Menurut tulisan tentang perbedaan sikap tegas dan kasar di bawah, bagaimana ibu penulis menilai penulis?

### Teks Bacaan
↓↓↓

Ungkapan Jenderal TNI (Purn.) Luhut Binsar Panjaitan tentang mantan bawahannya Letnan Jenderal TNI (Purn.) Prabowo Subianto patut dicermati. Ia berkata, “Tegas itu tidak mesti mata melotot dan lempar-lemparhandphone,” (sumber berita: Kompas.com).
Saya hendak keluar konteks. Karena saya tidak hendak mengomentari pribadi sang calon presiden itu. Nanti salah-salah saya malah dianggap melakukan kampanye hitam alias black campaign. Hehehe.
Apa yang saya hendak bahas di sini adalah mengenai sikap, perilaku atau kebiasaan itu. Tegas dan kasar. Bagaimana membedakannya?
Terus-terang,sebagai manusia, kepribadian saya lebih dekat kepada sosok sang jenderal daripada Joko Widodo. Ibu saya sendiri menilai saya kaku.
Kaku itu kemudian mengejawantah kepada banyak hal. Saya jadi sombong, belagu, mau menang sendiri, merasa paling benar dan tidak menganggap penting orang lain.
Dan saya harus dipaksa menunduk oleh Tuhan dengan cobaan hidup yang amat berat. Kaku itu harus ditekuk jadi fleksibel, tapi harus dijaga agar tidak jadi plin-plan dan oportunis. Di sinilah kemudian saya harus mampu membedakan antara tegas dan kasar. Teguh pada prinsip dan pendirian, tanpa harus merendahkan dan menghina prinsip, pendirian dan pendapat orang lain.

↑↑↑

### Data yang Disediakan
↓↓↓

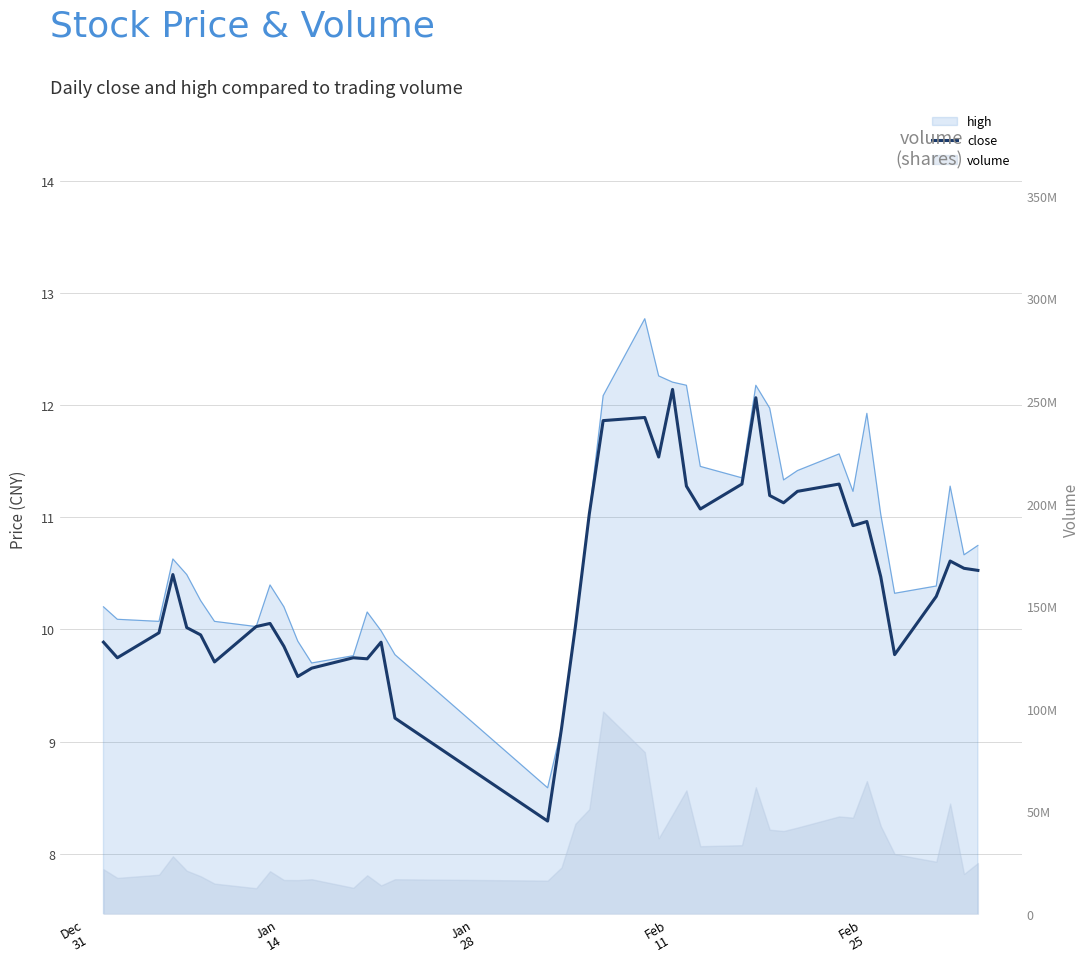

How many interior local peaks (higher than both neighbors) does the data have?

10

↑↑↑

### Jawaban Anda
Ibu penulis menilai penulis kaku.